Source material below:

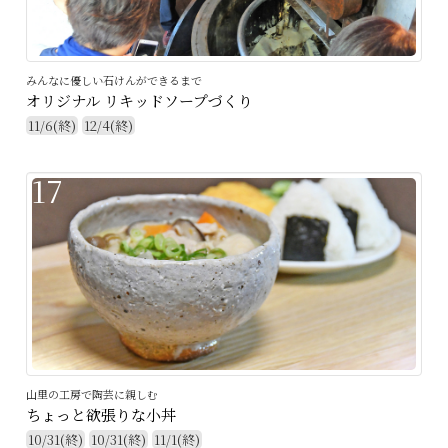
みんなに優しい石けんができるまで
オリジナル リキッドソープづくり
11/6(終)
12/4(終)
17
山里の工房で陶芸に親しむ
ちょっと欲張りな小丼
10/31(終)
10/31(終)
11/1(終)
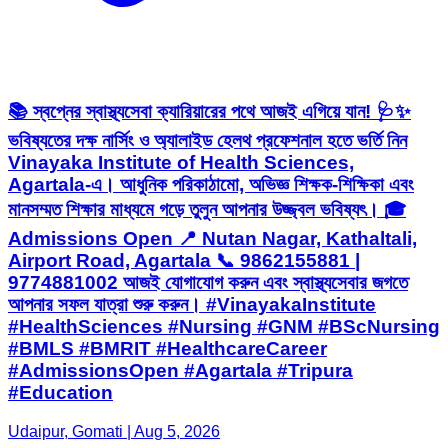
📚 স্বপ্নের স্বাস্থ্যসেবা ক্যারিয়ারের পথে আজই এগিয়ে যান! 🩺✨
ভবিষ্যতের দক্ষ নার্সিং ও অ্যালাইড হেলথ প্রফেশনাল হতে ভর্তি নিন
Vinayaka Institute of Health Sciences,
Agartala-এ। আধুনিক পরিকাঠামো, অভিজ্ঞ শিক্ষক-শিক্ষিকা এবং
মানসম্মত শিক্ষার মাধ্যমে গড়ে তুলুন আপনার উজ্জ্বল ভবিষ্যৎ। 🎓
Admissions Open 📍 Nutan Nagar, Kathaltali,
Airport Road, Agartala 📞 9862155881 |
9774881002 আজই যোগাযোগ করুন এবং স্বাস্থ্যসেবার জগতে
আপনার সফল যাত্রা শুরু করুন। #VinayakaInstitute
#HealthSciences #Nursing #GNM #BScNursing
#BMLS #BMRIT #HealthcareCareer
#AdmissionsOpen #Agartala #Tripura
#Education
Udaipur, Gomati | Aug 5, 2026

End of Source material.

=== Brief ===
Repeat the material above word for word and skip every image in it.

=== Completed task ===
みんなに優しい石けんができるまで
オリジナル リキッドソープづくり
11/6(終)
12/4(終)
17
山里の工房で陶芸に親しむ
ちょっと欲張りな小丼
10/31(終)
10/31(終)
11/1(終)
📚 স্বপ্নের স্বাস্থ্যসেবা ক্যারিয়ারের পথে আজই এগিয়ে যান! 🩺✨
ভবিষ্যতের দক্ষ নার্সিং ও অ্যালাইড হেলথ প্রফেশনাল হতে ভর্তি নিন
Vinayaka Institute of Health Sciences,
Agartala-এ। আধুনিক পরিকাঠামো, অভিজ্ঞ শিক্ষক-শিক্ষিকা এবং
মানসম্মত শিক্ষার মাধ্যমে গড়ে তুলুন আপনার উজ্জ্বল ভবিষ্যৎ। 🎓
Admissions Open 📍 Nutan Nagar, Kathaltali,
Airport Road, Agartala 📞 9862155881 |
9774881002 আজই যোগাযোগ করুন এবং স্বাস্থ্যসেবার জগতে
আপনার সফল যাত্রা শুরু করুন। #VinayakaInstitute
#HealthSciences #Nursing #GNM #BScNursing
#BMLS #BMRIT #HealthcareCareer
#AdmissionsOpen #Agartala #Tripura
#Education
Udaipur, Gomati | Aug 5, 2026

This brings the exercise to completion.